Indoor classroom at the Indianola Methodist Church Camp
We introduced ourselves by name, number of recerts we had done, and something interesting we learned this last week.
I said this was my twelfth recertification and the thing I had learned in the wee hours of the morning was that my longtime co-guide, friend, and sister WFR had just passed away after a long battle with cancer. It was important to me to speak Deborah Greene-Jacobi’s name into a circle of guides on the day of her death.
My instructor was honoring and sympathetic and as we moved on, part of me was doing this certification for Deb as well as for myself.

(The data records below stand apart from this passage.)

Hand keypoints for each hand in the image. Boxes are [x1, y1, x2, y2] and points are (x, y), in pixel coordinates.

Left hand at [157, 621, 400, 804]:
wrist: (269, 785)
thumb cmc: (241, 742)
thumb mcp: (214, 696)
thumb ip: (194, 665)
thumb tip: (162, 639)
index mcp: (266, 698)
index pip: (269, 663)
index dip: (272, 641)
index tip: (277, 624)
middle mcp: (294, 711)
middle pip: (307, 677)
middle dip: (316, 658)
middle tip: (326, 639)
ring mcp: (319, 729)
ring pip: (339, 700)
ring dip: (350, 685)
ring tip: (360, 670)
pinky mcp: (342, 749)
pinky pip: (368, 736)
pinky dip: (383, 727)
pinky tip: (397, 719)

The young man sitting next to me said, “Geez, I was not even born the first time you did his training!” (I later learned from the NOLS office that they don’t exactly keep records on who has done the most certifications “but there are only a handful of people who have certified as many times as you have!”)
After the check-in, we took a 50-question multiple choice test. We needed a score of 70 to continue: I got a 94. My mental confidence was boosted: now for the physical challenges.

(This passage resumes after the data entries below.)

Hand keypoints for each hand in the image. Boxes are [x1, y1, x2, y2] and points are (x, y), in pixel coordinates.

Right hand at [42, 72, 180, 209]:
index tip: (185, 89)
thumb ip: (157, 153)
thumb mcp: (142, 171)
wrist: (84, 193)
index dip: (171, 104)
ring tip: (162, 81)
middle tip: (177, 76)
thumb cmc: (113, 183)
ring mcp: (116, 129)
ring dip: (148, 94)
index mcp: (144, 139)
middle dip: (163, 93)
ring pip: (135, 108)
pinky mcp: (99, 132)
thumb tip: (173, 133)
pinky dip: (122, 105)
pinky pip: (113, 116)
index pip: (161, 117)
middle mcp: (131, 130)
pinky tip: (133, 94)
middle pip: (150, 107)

After an injury or illness, it takes a while to resume body/mind confidence, especially for those of us in the over-70 bracket. Though my surgeon said I had coped pre-surgery “like a trojan,” I realized how essential it was for me to get on my bike and ride distance, get in my boat and paddle, don a daypack and hike. I have always had strong body confidence and am determined to regain that sense of physical selfhood.

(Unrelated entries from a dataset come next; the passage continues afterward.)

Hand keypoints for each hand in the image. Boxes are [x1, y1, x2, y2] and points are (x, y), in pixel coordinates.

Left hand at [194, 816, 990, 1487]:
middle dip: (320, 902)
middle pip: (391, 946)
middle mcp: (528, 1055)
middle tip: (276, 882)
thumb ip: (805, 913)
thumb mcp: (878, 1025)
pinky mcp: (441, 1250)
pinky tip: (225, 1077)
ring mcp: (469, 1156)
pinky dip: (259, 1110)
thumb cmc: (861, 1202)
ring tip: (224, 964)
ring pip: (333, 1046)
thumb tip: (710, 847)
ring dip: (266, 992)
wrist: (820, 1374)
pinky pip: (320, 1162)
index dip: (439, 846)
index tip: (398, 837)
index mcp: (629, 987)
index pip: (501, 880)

This course would require me to bend, lift, kneel on the ground, endure cold conditions. How much was I my “old self?” And what are the capacities and limits of my “new self?”

Once scenarios began, the outdoors became our debriefing/teaching classroom.
In those three days, combining lecture and small group scenarios, we covered burns, hypothermia, lightening, drowning, acute mountain sickness, gastroenteritis, evacuations, infections, broken bones, interfacing with front country EMS, and so on. A third of the students would be chosen for a scenario and go with one instructor to receive information on how to roleplay their situations.
The rest of the group paired up, went to find our patients with a minimal amount of equipment and proceeded carefully through our patient assessments to determine why the patient was in trouble and what we might do about it. In the scene shown below we found a patient in extreme pain with a broken femur that we had to splint and get ready for evacuation.

In one scenario four of us created a femur splint for a patient.
Wilderness medicine is defined by illness or injury occurring greater than one hour from definitive care. There are many challenges to wilderness medicine: the environment may add to the problem (cold, heat, darkness, etc.), the patient’s condition can change over time, equipment for treatment or evacuation must be improvised, decisions are often made without outside contact.
Most of the participants were staff for schools and outdoor programs, Fish and Wildlife Service, U.S. Forest Service and adventure tourism companies. We all can be responsible for big decisions in difficult situations. As always in these trainings, I am enormously impressed by the caliber of people doing this work.
In another scenario (this one in the indoor classroom) we worked in groups of 5 to practice cleaning and closing an open wound.

Demonstrating fine examples of steri strip would closure
Answer to Question #2: Yes. I did it. I brought my renewed physical self and experienced guide self to the course. I opted out of only one activity: litter-bearing a pretend victim off the field. I returned home a bit stiff and tired, but with my body confidence restored in my ability to continue being of service in this way.

My dear friend and co-guide, Deborah Greene-Jacobi, and I hiking May 2022. Her battle with cancer was valiant and determined. She taught me so much about so many things. I will forever miss her. She died the morning I began my WFR training.